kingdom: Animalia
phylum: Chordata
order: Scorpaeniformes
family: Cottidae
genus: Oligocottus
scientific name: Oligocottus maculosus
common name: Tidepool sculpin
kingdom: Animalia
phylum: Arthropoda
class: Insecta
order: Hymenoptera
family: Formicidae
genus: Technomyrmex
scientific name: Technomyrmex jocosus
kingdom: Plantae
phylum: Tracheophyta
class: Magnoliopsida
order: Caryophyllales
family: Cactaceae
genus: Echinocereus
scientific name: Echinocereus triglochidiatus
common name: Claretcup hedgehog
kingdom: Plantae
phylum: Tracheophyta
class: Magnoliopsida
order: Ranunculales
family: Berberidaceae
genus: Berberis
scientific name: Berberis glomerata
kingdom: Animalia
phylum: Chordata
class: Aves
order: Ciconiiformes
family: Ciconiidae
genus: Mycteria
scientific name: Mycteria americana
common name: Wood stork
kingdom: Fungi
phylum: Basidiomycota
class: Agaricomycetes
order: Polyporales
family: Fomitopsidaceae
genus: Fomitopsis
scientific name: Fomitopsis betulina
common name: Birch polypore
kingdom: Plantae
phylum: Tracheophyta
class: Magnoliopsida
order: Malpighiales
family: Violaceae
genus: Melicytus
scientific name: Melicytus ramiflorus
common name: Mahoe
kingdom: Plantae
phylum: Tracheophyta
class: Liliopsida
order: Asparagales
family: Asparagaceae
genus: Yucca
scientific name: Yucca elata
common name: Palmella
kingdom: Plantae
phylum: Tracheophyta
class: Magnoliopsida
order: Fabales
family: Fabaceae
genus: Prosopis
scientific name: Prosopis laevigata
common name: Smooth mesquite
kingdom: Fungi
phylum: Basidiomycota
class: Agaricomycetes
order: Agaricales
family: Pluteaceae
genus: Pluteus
::::
### STATED PROBLEM
Can you rewrite every line from all the entries above as a Markdown table with two columns, Row for the row number and Line for the line itself, leaving out any blank lines?

### SOLUTION
| Row | Line |
|---|---|
| 1 | kingdom: Animalia |
| 2 | phylum: Chordata |
| 3 | order: Scorpaeniformes |
| 4 | family: Cottidae |
| 5 | genus: Oligocottus |
| 6 | scientific name: Oligocottus maculosus |
| 7 | common name: Tidepool sculpin |
| 8 | kingdom: Animalia |
| 9 | phylum: Arthropoda |
| 10 | class: Insecta |
| 11 | order: Hymenoptera |
| 12 | family: Formicidae |
| 13 | genus: Technomyrmex |
| 14 | scientific name: Technomyrmex jocosus |
| 15 | kingdom: Plantae |
| 16 | phylum: Tracheophyta |
| 17 | class: Magnoliopsida |
| 18 | order: Caryophyllales |
| 19 | family: Cactaceae |
| 20 | genus: Echinocereus |
| 21 | scientific name: Echinocereus triglochidiatus |
| 22 | common name: Claretcup hedgehog |
| 23 | kingdom: Plantae |
| 24 | phylum: Tracheophyta |
| 25 | class: Magnoliopsida |
| 26 | order: Ranunculales |
| 27 | family: Berberidaceae |
| 28 | genus: Berberis |
| 29 | scientific name: Berberis glomerata |
| 30 | kingdom: Animalia |
| 31 | phylum: Chordata |
| 32 | class: Aves |
| 33 | order: Ciconiiformes |
| 34 | family: Ciconiidae |
| 35 | genus: Mycteria |
| 36 | scientific name: Mycteria americana |
| 37 | common name: Wood stork |
| 38 | kingdom: Fungi |
| 39 | phylum: Basidiomycota |
| 40 | class: Agaricomycetes |
| 41 | order: Polyporales |
| 42 | family: Fomitopsidaceae |
| 43 | genus: Fomitopsis |
| 44 | scientific name: Fomitopsis betulina |
| 45 | common name: Birch polypore |
| 46 | kingdom: Plantae |
| 47 | phylum: Tracheophyta |
| 48 | class: Magnoliopsida |
| 49 | order: Malpighiales |
| 50 | family: Violaceae |
| 51 | genus: Melicytus |
| 52 | scientific name: Melicytus ramiflorus |
| 53 | common name: Mahoe |
| 54 | kingdom: Plantae |
| 55 | phylum: Tracheophyta |
| 56 | class: Liliopsida |
| 57 | order: Asparagales |
| 58 | family: Asparagaceae |
| 59 | genus: Yucca |
| 60 | scientific name: Yucca elata |
| 61 | common name: Palmella |
| 62 | kingdom: Plantae |
| 63 | phylum: Tracheophyta |
| 64 | class: Magnoliopsida |
| 65 | order: Fabales |
| 66 | family: Fabaceae |
| 67 | genus: Prosopis |
| 68 | scientific name: Prosopis laevigata |
| 69 | common name: Smooth mesquite |
| 70 | kingdom: Fungi |
| 71 | phylum: Basidiomycota |
| 72 | class: Agaricomycetes |
| 73 | order: Agaricales |
| 74 | family: Pluteaceae |
| 75 | genus: Pluteus |